This venture, by Jordan Harrison, is about gender. But it shines most when it makes a case for theatre and its transformative ethos. It's 1927, and the Elks club is putting on a performance to benefit children. It has chosen a period play in which the men dress as women, and that isn't going over too well with the town's temperance ladies. The most strait-laced of all is an accordion-playing teetotaler named Dorothy (Alicia Wollerton), the wife of Miles (Christopher Goodson), the lead actor in the show. His two compatriots, True (Joe Fria) and Casper (Ryan Spahn), are eager to get started, and they finally get Dorothy's grudging assent. The construct of the play balances scenes of the actors in their Midwestern town with the exotic 18th-century French characters they play. There is some confusion for the audience with Harrison's ambitious gender swapping, as actors morph into their opposite-gender counterparts. The sincerity of the Sacred Fools ensemble in capturing the seductive draw of dramatics makes up for the preternatural leanings of the script.

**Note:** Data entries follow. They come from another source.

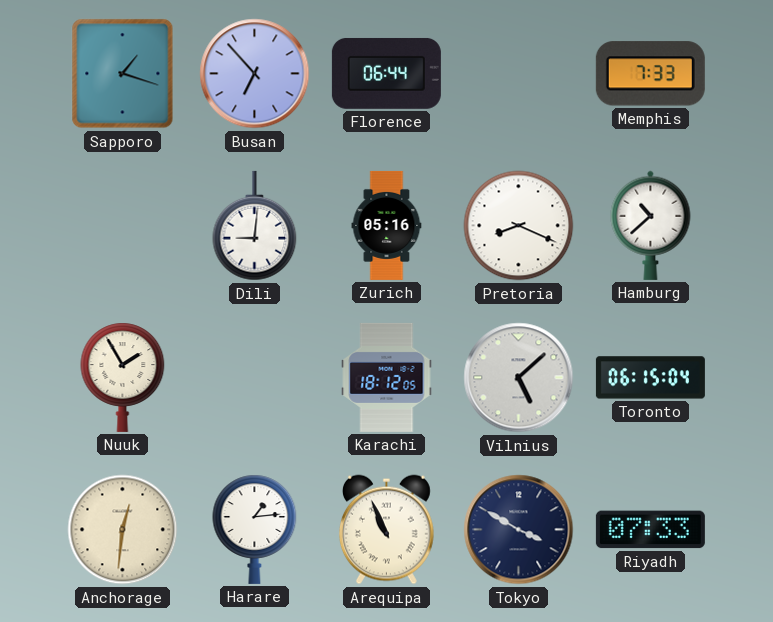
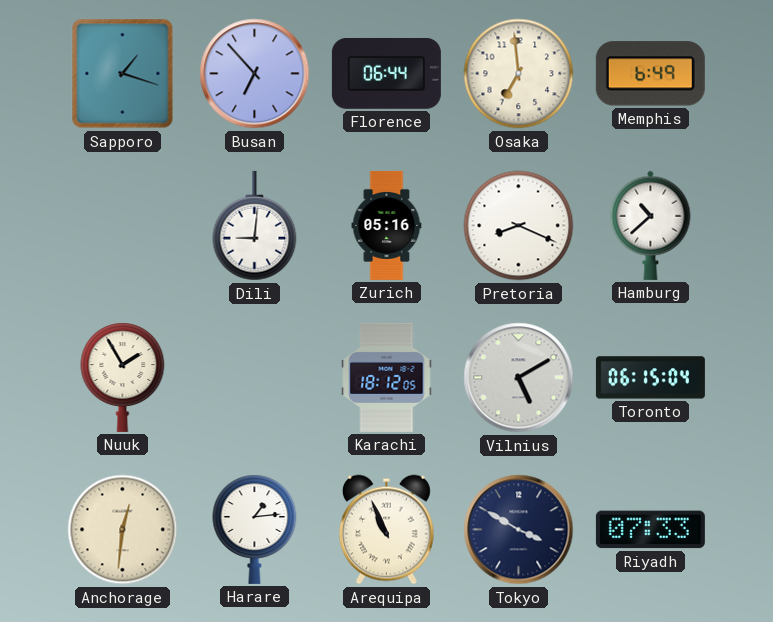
Osaka: none -> 6:59
Memphis: 7:33 -> 6:49
Vilnius: 5:08 -> 5:10
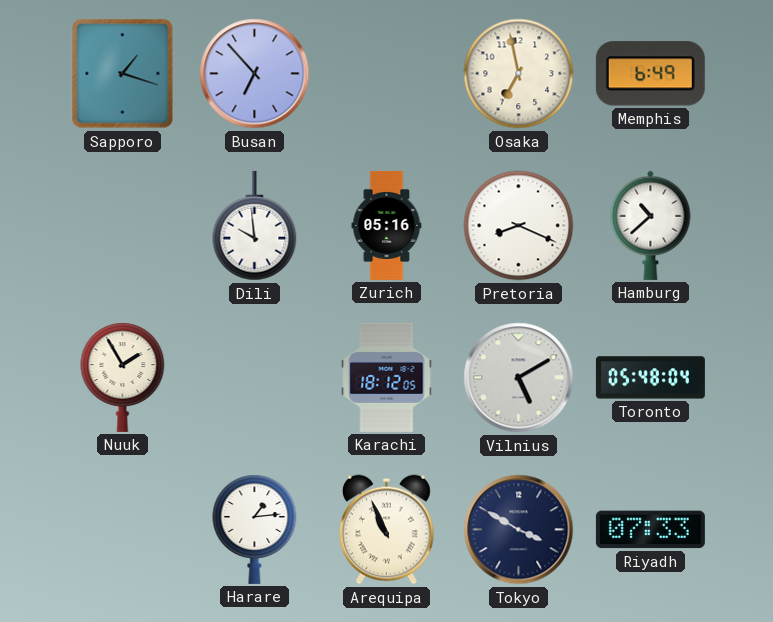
Florence: 06:44 -> none
Osaka: 6:59 -> 6:58
Dili: 9:01 -> 9:59
Toronto: 06:15 -> 05:48
Anchorage: 12:31 -> none
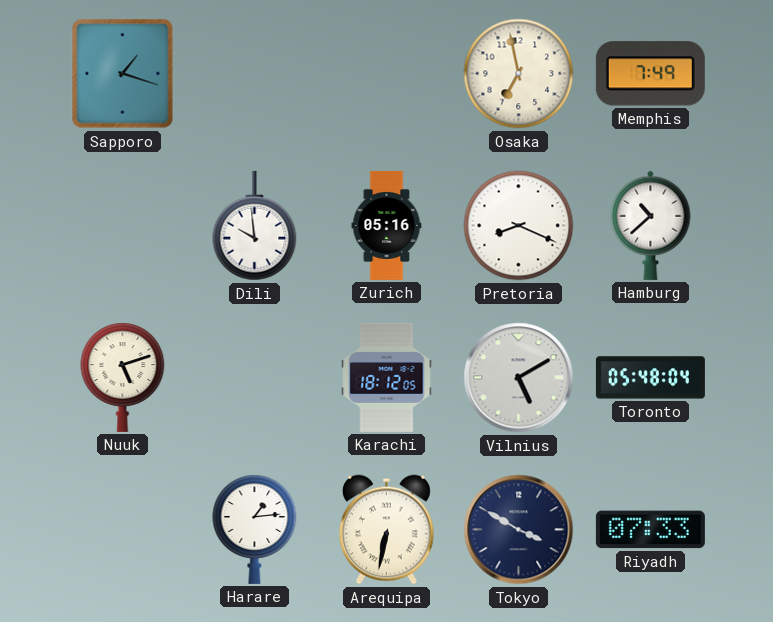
Busan: 6:53 -> none
Memphis: 6:49 -> 7:49
Nuuk: 1:55 -> 5:12
Arequipa: 10:56 -> 6:32
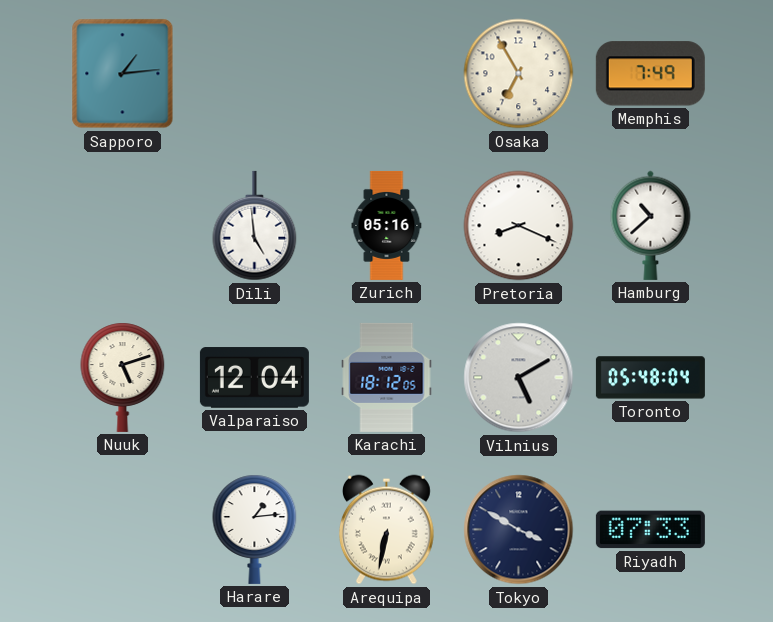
Sapporo: 1:18 -> 1:14
Osaka: 6:58 -> 6:55
Dili: 9:59 -> 4:59
Valparaiso: none -> 12:04
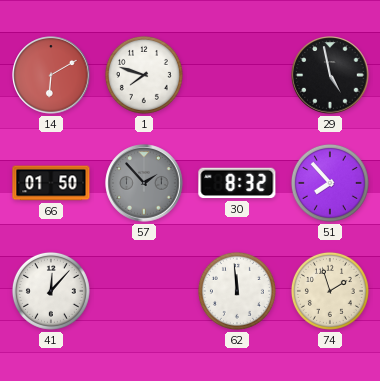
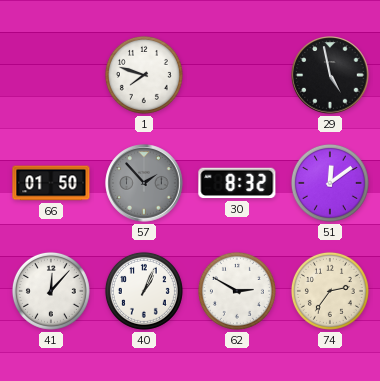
14: 6:10 -> none
51: 7:53 -> 12:09
40: none -> 1:04
62: 11:59 -> 2:50
74: 1:57 -> 2:36
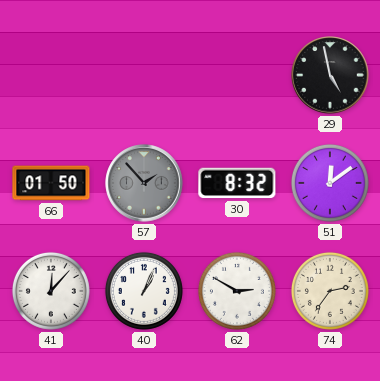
1: 7:48 -> none
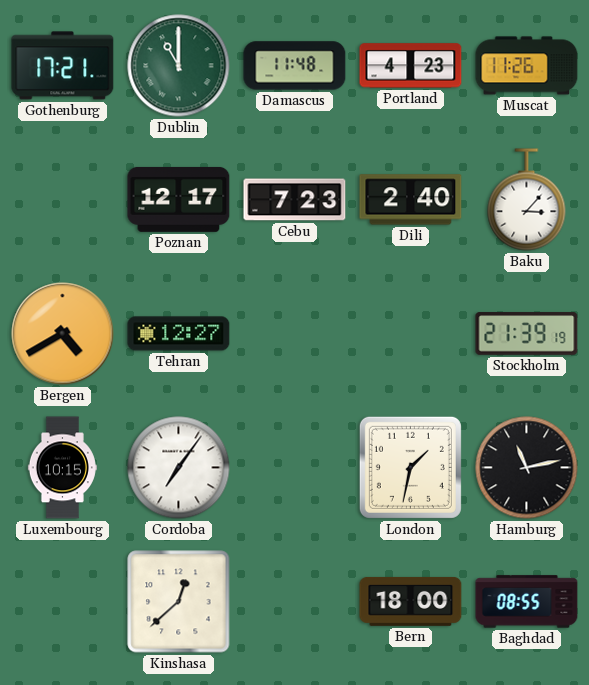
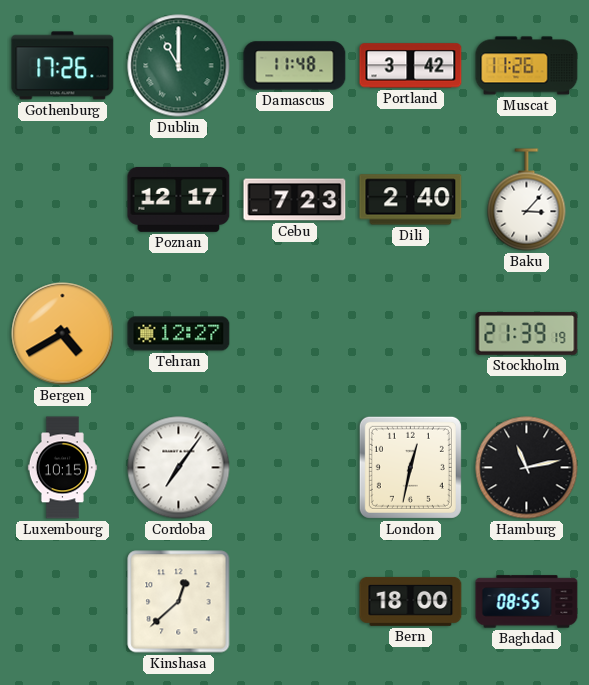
Gothenburg: 17:21 -> 17:26
Portland: 4:23 -> 3:42
London: 1:32 -> 12:32
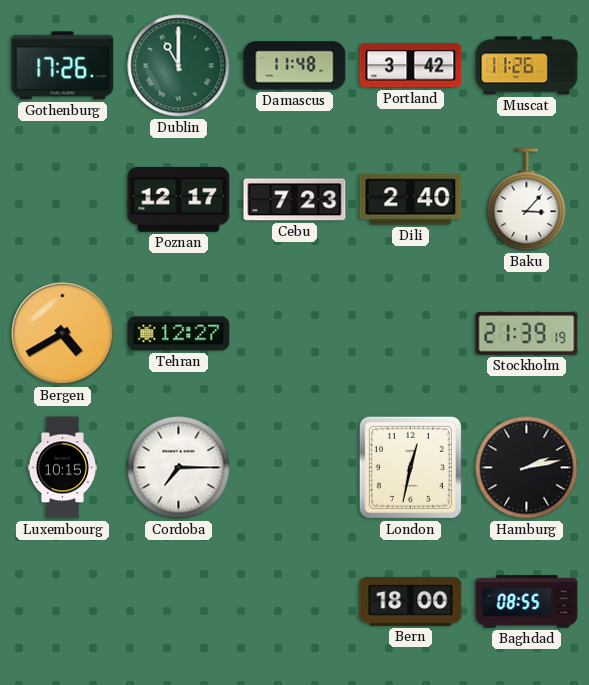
Cordoba: 7:06 -> 7:15
Hamburg: 11:13 -> 2:13
Kinshasa: 12:38 -> none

The women are rounded out by Lorna (Kimberly Atkinson), a one-time movie makeup artist, and Zina (Kathleen Mary Carthy), the histrionic lesbian director. The interactions among all these characters in understanding the male and female in us all is intriguing and often hilarious, but the actors never lose sight of the souls of their characters. The production would be far less effective were it not for the fine acting, skillfully led by director Kiff Scholl.
Credit Jade Winters' delightful costumes and Joel Scher's fetching wigs and makeup for giving the guys inspiration. Notable is Spahn as a young man whose budding awareness of his sexuality gives him pause. Wollerton, too, is fine as a woman who confronts her inner desires and tries to reconcile them with the societal strictures of the time.